7. The method for extracting event oriented to company information text according to claim 1, wherein the step (3) uses a trained model to extract company names and corresponding event types, specifically: according to the two-stage event extraction model for constructing company name and event type and training to obtain the probability value of whether the character in the input information text is a company name field, and extracting the company name field in the input information text according to the probability value; masking the position of each company name in the information text by using the number 1 to generate a masking vector of each company name relative to the information text; according to a two-stage event extraction model for constructing company names and event types, obtaining probability distribution of different events occurring in information texts of each company name field in training, extracting event types occurring in each company name field in the input information texts according to the probability distribution, and if the event type occurring in a certain company name field is null, namely the probability of each category in the probability distribution is smaller than 0.5, selecting the event type with the largest probability value as the predicted event type.

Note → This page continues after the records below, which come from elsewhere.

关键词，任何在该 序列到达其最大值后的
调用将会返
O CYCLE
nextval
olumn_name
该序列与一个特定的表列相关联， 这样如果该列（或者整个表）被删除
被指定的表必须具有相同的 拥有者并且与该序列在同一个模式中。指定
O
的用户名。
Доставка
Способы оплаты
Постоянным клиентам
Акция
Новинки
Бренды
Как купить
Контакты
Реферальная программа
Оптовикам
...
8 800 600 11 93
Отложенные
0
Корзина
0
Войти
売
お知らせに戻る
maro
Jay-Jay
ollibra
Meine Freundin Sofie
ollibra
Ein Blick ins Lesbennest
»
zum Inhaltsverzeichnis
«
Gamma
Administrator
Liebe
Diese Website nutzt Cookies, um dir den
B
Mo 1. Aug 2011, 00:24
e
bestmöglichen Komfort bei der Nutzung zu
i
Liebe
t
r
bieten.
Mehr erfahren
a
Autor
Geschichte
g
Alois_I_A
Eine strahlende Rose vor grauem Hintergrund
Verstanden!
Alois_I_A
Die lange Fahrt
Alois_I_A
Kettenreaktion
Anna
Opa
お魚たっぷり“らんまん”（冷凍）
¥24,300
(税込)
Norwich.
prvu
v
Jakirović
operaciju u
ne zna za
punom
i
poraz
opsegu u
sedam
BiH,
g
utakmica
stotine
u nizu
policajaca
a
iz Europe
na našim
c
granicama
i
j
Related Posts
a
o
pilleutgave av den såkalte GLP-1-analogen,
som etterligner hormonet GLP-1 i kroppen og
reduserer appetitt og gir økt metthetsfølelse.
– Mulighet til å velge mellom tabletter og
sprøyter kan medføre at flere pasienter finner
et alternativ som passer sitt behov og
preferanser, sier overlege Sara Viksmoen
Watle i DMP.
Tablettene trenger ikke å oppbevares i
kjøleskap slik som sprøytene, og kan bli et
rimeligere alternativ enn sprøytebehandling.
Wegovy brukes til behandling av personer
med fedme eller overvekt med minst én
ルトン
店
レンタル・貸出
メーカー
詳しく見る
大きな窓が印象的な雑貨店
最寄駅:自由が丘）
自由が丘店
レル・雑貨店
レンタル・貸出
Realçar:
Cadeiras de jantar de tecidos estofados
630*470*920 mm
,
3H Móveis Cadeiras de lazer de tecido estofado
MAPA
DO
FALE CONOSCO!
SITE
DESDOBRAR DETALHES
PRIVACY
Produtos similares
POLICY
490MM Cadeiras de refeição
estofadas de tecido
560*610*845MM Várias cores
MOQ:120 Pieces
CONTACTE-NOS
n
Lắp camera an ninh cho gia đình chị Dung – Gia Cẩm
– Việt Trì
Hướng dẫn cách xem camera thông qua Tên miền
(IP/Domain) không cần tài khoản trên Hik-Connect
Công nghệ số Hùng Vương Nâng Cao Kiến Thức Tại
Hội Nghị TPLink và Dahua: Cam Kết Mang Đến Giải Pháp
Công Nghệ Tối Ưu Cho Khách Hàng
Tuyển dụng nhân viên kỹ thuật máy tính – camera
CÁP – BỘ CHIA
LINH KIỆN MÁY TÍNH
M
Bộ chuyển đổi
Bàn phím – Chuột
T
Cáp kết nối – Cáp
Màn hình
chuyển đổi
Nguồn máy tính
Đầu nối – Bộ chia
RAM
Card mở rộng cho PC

8. The method for extracting event oriented to company information text according to claim 1, wherein the filtering and outputting the company name and the event type extracted by the model in the step (4) specifically comprises: judging whether the event type corresponding to the company name contains Out and None, if so, deleting the event type, if not, outputting the company name and the event type corresponding to the company name, and if so, deleting the company name and the event type corresponding to the company name.

9. A corporate information text oriented event extraction system comprising: the system comprises a text database module, a text preprocessing module, a text labeling module, a text modeling module and an output module;

and an output module: and the system is used for outputting the company name and event type extracted by the model.

10. A terminal device comprising a processor, a memory and a computer program stored in the memory and configured to be executed by the processor, the processor implementing the company information text oriented event extraction method according to any one of claims 1 to 8 when the computer program is executed.